→ **Directive**
Quote every one of the lines below verbatim, omitting the pictures.

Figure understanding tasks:

++++

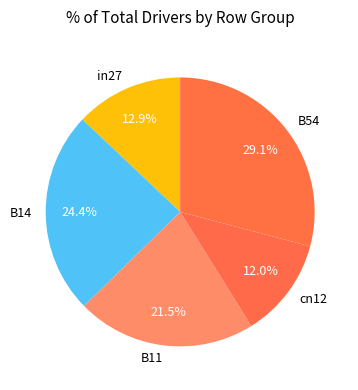

Count the number of slices in the pie.

5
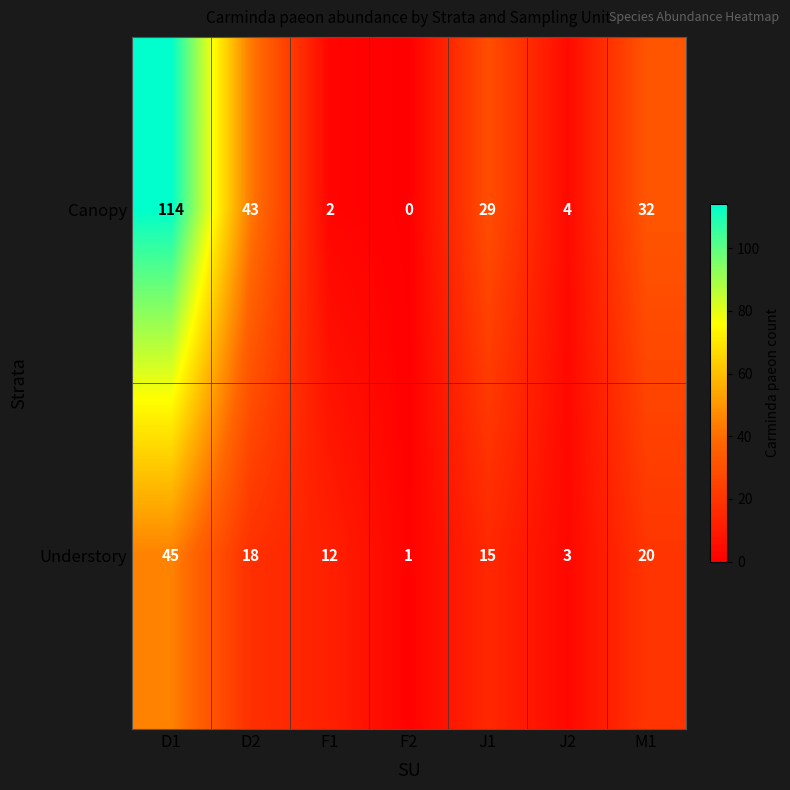

How many data points does each series have?

7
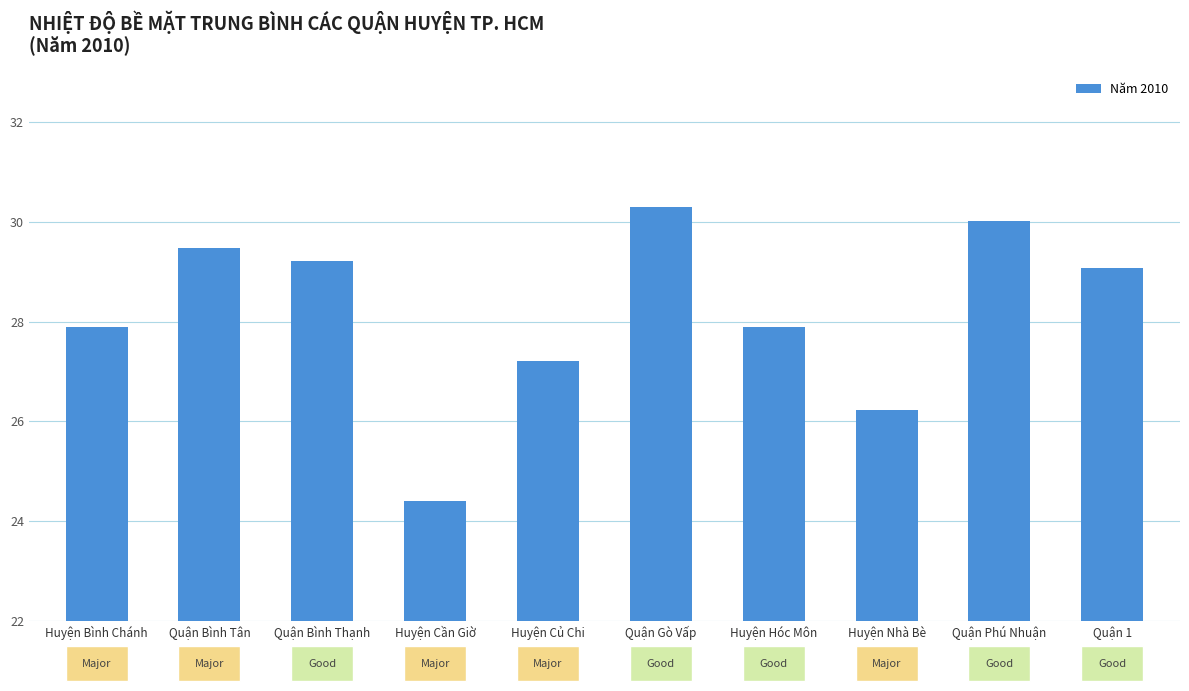

What is the value of the 2nd bar from the left?

29.5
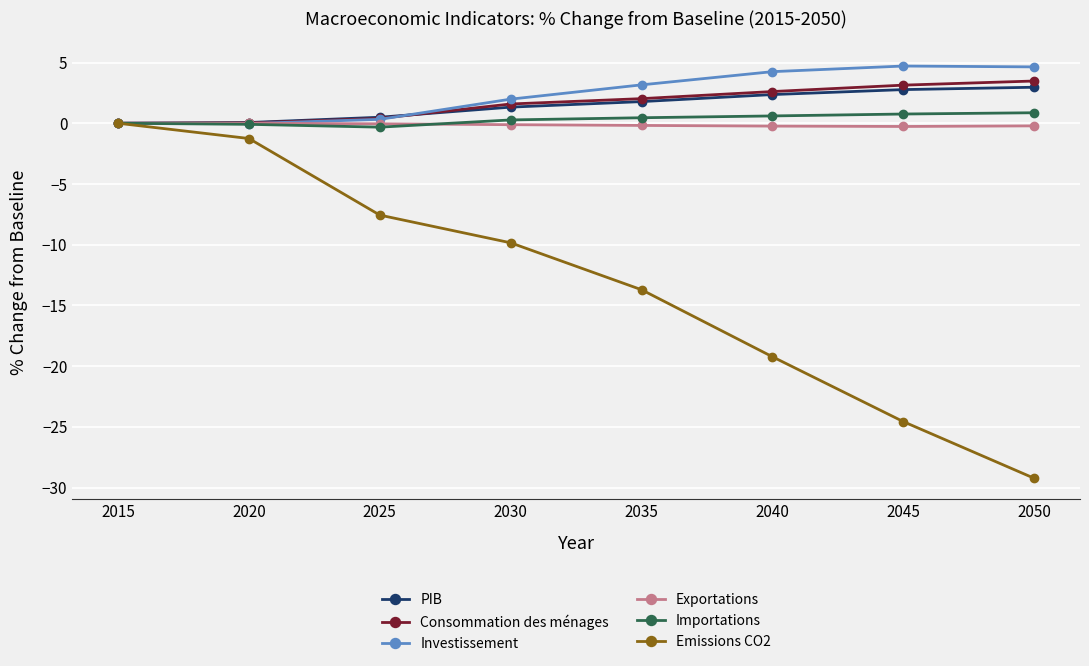

Which category has the lowest value across all series?

2050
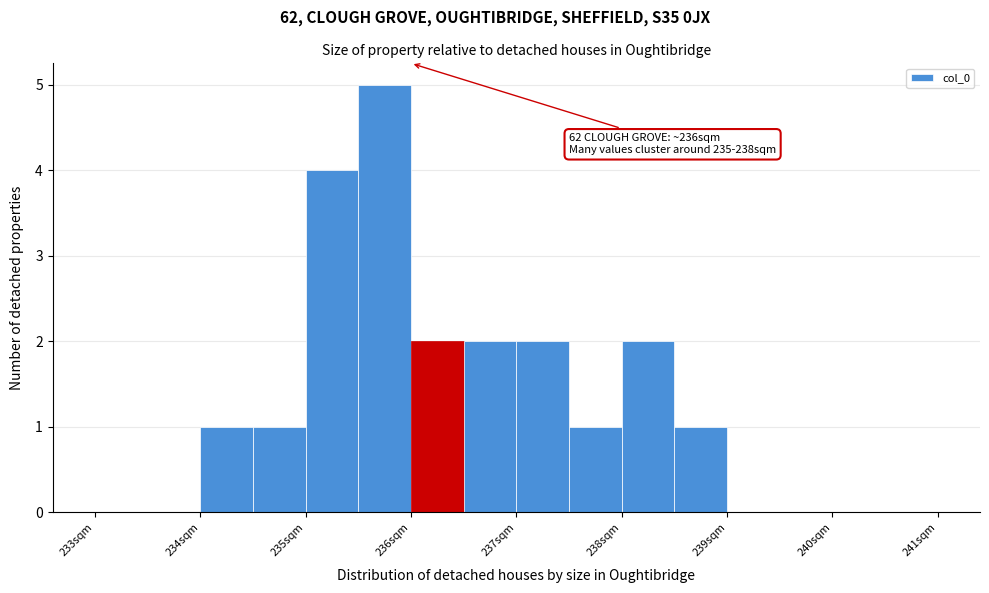

Over which range of the x-axis is the bar tallest?

235.5 to 236.0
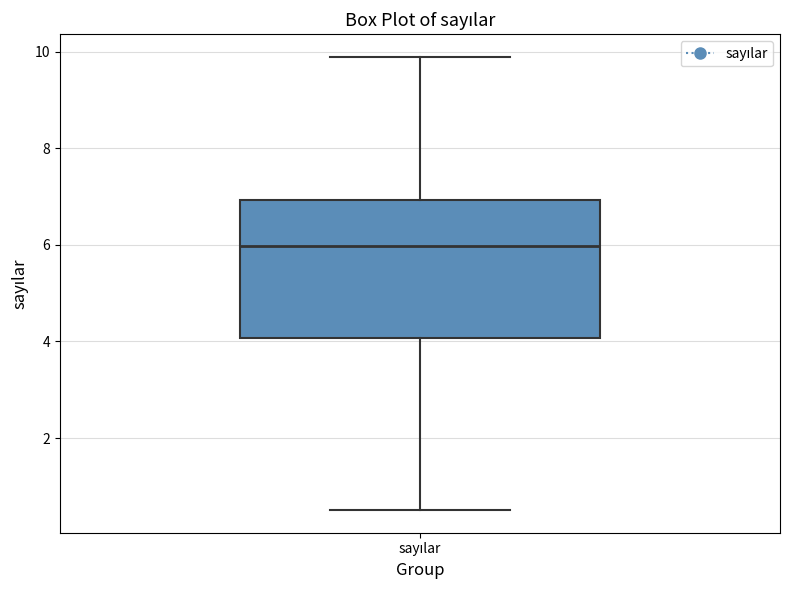

Read this box plot against the y-axis: the position of the median line, the range covered by the box, and the ends of both whiskers. The values are not printed on the chart, so give them approximately, as read against the axis.

median 6.0, box 4.0 to 7.0, whiskers 0.6 to 9.8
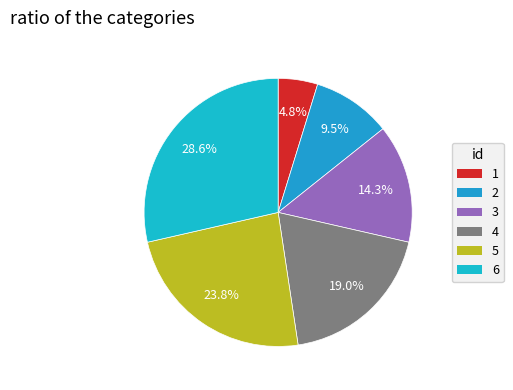

To the nearest percent, what is the difference between the 1 and 4 slice percentages?

14%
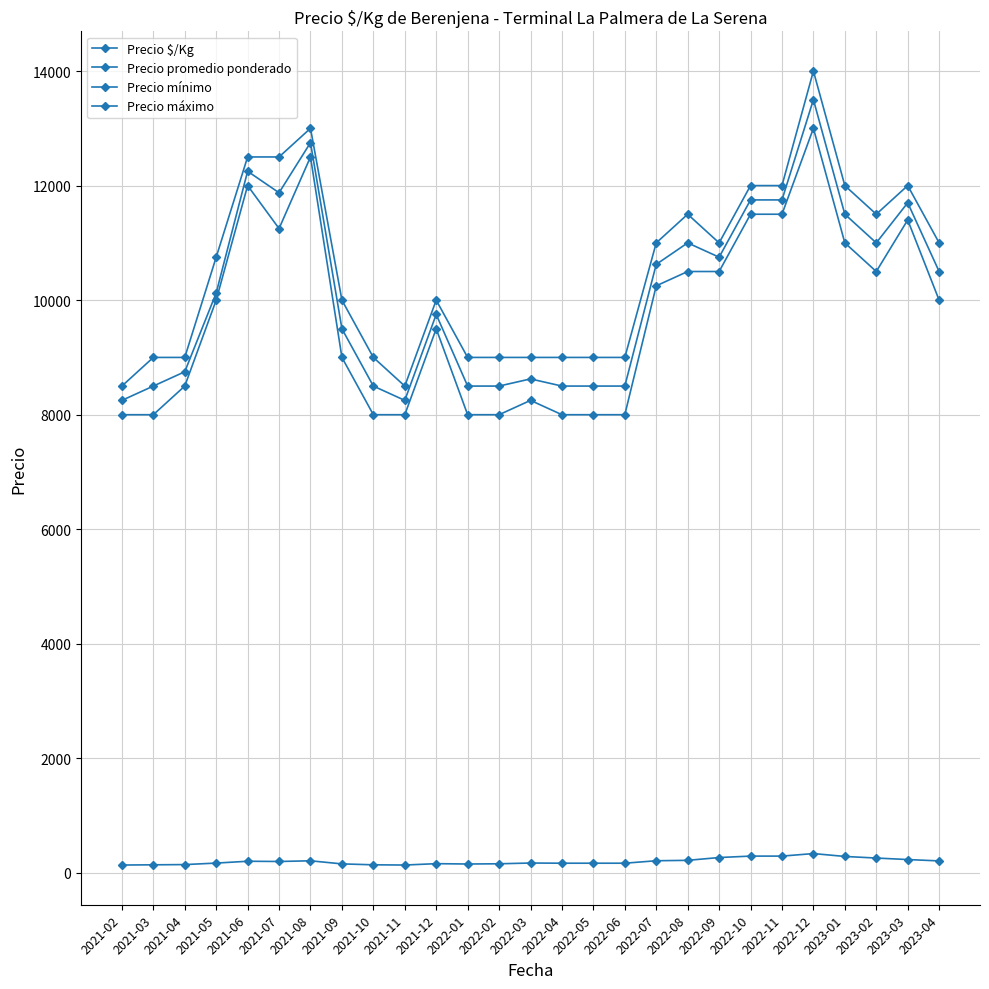

Read the Precio promedio ponderado value at 2022-11, to the nearest 50.

11750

++++

→ **Completed task**
Count the number of slices in the pie.

5

How many data points does each series have?

7

What is the value of the 2nd bar from the left?

29.5

Which category has the lowest value across all series?

2050

Over which range of the x-axis is the bar tallest?

235.5 to 236.0

Read this box plot against the y-axis: the position of the median line, the range covered by the box, and the ends of both whiskers. The values are not printed on the chart, so give them approximately, as read against the axis.

median 6.0, box 4.0 to 7.0, whiskers 0.6 to 9.8

To the nearest percent, what is the difference between the 1 and 4 slice percentages?

14%

Read the Precio promedio ponderado value at 2022-11, to the nearest 50.

11750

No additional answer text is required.